A BTC miner mayhem struck the users as the on-chain fees dropped by 90% in two months and at the time of writing, the number one cryptocurrency lost two major support zones at $35,000 and $32,000 as we can see more in our latest Bitcoin news.
Bitcoin was struck by the bears in a third consecutive week and lost two critical support zones at $35,000 and $32,000 so the market cap trades at $31,987 with a 10.5% correction on the daily charts. The general sentiment on the market seems quit3e bearish as BTC failed to gain a strong foothold on the current levels. As reports by Arcane Research show, there’s a correction following a week with low exchange activity a dropped in on the on-chain activity and the futures premiums have almost gone.
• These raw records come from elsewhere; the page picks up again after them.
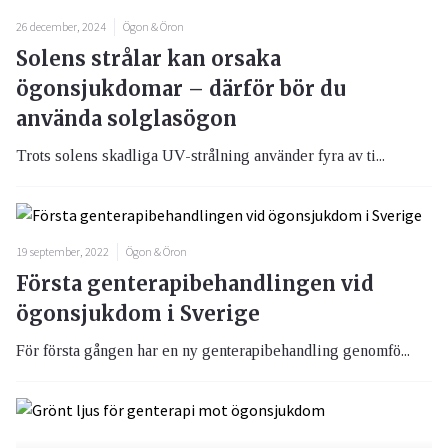
26 december, 2024
Ögon & Öron
Solens strålar kan orsaka
ögonsjukdomar – därför bör du
använda solglasögon
Trots solens skadliga UV-strålning använder fyra av ti...
19 september, 2022
Ögon & Öron
Första genterapibehandlingen vid
ögonsjukdom i Sverige
För första gången har en ny genterapibehandling genomfö...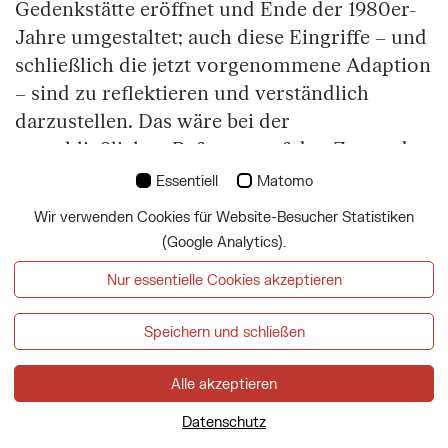
Gedenkstätte eröffnet und Ende der 1980er-
Jahre umgestaltet; auch diese Eingriffe – und
schließlich die jetzt vorgenommene Adaption
– sind zu reflektieren und verständlich
darzustellen. Das wäre bei der
ausschließlichen Referenz auf den Zustand
von 1938 nicht möglich.
Essentiell
Matomo
Wir verwenden Cookies für Website-Besucher Statistiken
Die Quellen für diese Information sind neben
(Google Analytics).
der Literatur (Beschreibungen, Briefe), die
von der wissenschaftlichen Leitung des
Nur essentielle Cookies akzeptieren
Museums, Daniela Finzi, gesammelt wurde,
Speichern und schließen
restauratorischen Befundungen von Wand-,
Decken- und Bodenflächen von Hans
Alle akzeptieren
Hoffmann und aktuell vom Team Riff OG,
schließlich in Verbindung damit Foto- und
Datenschutz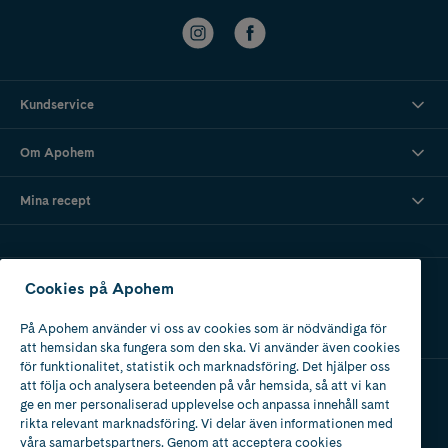
Kundservice
Om Apohem
Mina recept
Ladda ner vår app
Cookies på Apohem
På Apohem använder vi oss av cookies som är nödvändiga för
att hemsidan ska fungera som den ska. Vi använder även cookies
för funktionalitet, statistik och marknadsföring. Det hjälper oss
att följa och analysera beteenden på vår hemsida, så att vi kan
ge en mer personaliserad upplevelse och anpassa innehåll samt
Apotek med tillstånd
rikta relevant marknadsföring. Vi delar även informationen med
av Läkemedelsverket
våra samarbetspartners. Genom att acceptera cookies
The research shows that the on-chain activity has descended by about 69% since the start of May and April and the BTC network fees declined by about 93% as seen in the charts. The average daily transactions on Bitcoin’s network went from $62 to $4.38 at the start of June and at the same time, the 7-day average mempool transactions reached their lowest level since April 2020 as the research shows. This coincided with the mining sector increasing their sales and China placed new limitations on the sector for certain mining activities at a grand scale with some miners being forced to relocate their operations. It seems only logical that they sold a part of their holdings to obtain liquidity for expenses.
The CIO at Moskovski Capital Lex Moskovski said that about 8,545 BTC left miners’ wallets in the last 4 days and the increase in selling pressure contributed to the crash. The BTC miner mayhem was not that bad for some as they tried to accumulate. The data from Glassnode suggests that the total Bitcoin supply held by long-term holders was on a rise after reaching a peak in March. The rise in the metrics went parabolic as of May when BTC’s price took a hit. The investors bought more than all of the bitcoin supply sold by short-term investors and Analyst William Clemente believes that the number will be around 217,194 BTC:
“Selling from short-term holders had been offsetting buying from long-term, but now long-term holders buying is offsetting short-term hodlers selling.”
Further data recorded by Glassnode shows that 744,000 BTC were withdrawn from exchange platforms into cold wallets since 2020 when BTC was as low as $3000. During May and June, up to 160.700 of the BTC supply returned to the market and this increase represents 22% of the overall supply that gone cold. Analyst Checkmate thinks that this sell-off is a change in conviction by a portion of the market. The fact that the long-term holders returned to accumulate a Bitcoin bullish sign, the analysts think that there could be similarities between this behavior and the accumulation period in 2018.